Christmas is my favorite holiday.  My birthday is and always has been on the 17th of December and, as most Christmas babies will attest, this proximity to such a national holiday can either leave a bitter or a sweet taste in the mouth of the birthday experiencer.  I am happy to report that my parents have always been hyper-vigilant around the holiday season to ensure that my birthday does not get forgotten during such a big holiday season, and because of this I have always loved Christmas.  Maybe it's the double presents that I have always received within a week of each other, maybe it's the fact that James' and my first date was the day before my birthday so he has always lavished gifts on me during a week-and-a-half period, or maybe it's just the smell of pine in every home.  I love Christmas, I love the relaxation, and I am so pleased to be able to spend these past two weeks relaxing with loved ones.

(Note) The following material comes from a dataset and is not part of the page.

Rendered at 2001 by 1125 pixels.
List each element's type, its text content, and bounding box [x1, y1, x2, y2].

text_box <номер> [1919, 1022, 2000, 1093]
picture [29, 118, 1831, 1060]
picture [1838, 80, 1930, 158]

Just like last week, I have been having a hard time getting motivated to hop on my bike and train for the ride.  Within minutes of my last post being published, I received a text from a 2011 Texas 4000 alumnus with suggestions for people that I could ride with during the week.  While I did not end up contacting any of them, his support and quick reaction gave me a much-needed boost to ride around the city.  My first ride was a dud; I filled up my water bottles but forgot them at home.  I had asked James to bring his bicycle to Houston, though, so I had a companion for my second ride that break!  We rode a glorious 30 miles together and, although it wasn't the farthest I've ever gone, it was one of my favorite rides so far.  Something about being around the man that I love has that effect on me; he turns normal situations into my favorite, he's able to motivate me beyond my abilities, and I'm just happier whenever I'm around him.

I'm keeping James company this week in Iraan, TX because he is on call this weekend and we wanted to spend time together while I'm not in school.  It's cold here, and there's not a whole lot to do, but I can't help but be excited that next year we will be having our own Christmas together, in this house, in Iraan.  He was able to get me on the bike to go for a short ride this afternoon, and I have a feeling that we will be doing many more rides together in the coming months and years.

Tuesday, December 18, 2012

165 Days (Motivation can be Hard)


Earlier this year I promised that I would write at least one blog entry per week, but sometimes life gets too busy even for this.  Every few days I would sit at my computer and think to myself, “I need to write today,” and yet each day some other task took priority over this one.  I had three exams and a paper the first week in December, and last week was the beginning of finals week (which, as most people are aware, can be fairly stressful.)  While final exams at the University of Texas don’t officially end until today, I was fortunate enough to have my last exam this past Saturday at 9AM.

Texas 4000 knows how busy students get, and understand the priority that our education takes in our lives.  To encourage us to spend more time studying and to not worry so much about our organizational commitments, they decided that our last required official team training ride would be on December 1, and our last meeting on the 6th.  I was thinking about this fact yesterday, and I realized that I had not been on a training ride since that official one two weeks ago.  That’s two weeks that my bicycle has sat in my living room gathering dust, two weeks for my muscles to degenerate from lack of use, and two weeks to feel lost without a cause.  I brought my bicycle to Houston so that I could train on it here, but it’s incredibly difficult to find motivation to go on a 20 mile solo ride around the city.  I thrive on companionship and have been unable to wake up at a reasonable hour knowing that my ride will be alone.  It’s something that I need to work on, I know, but I don’t think that humans were designed to go on long bicycle rides alone!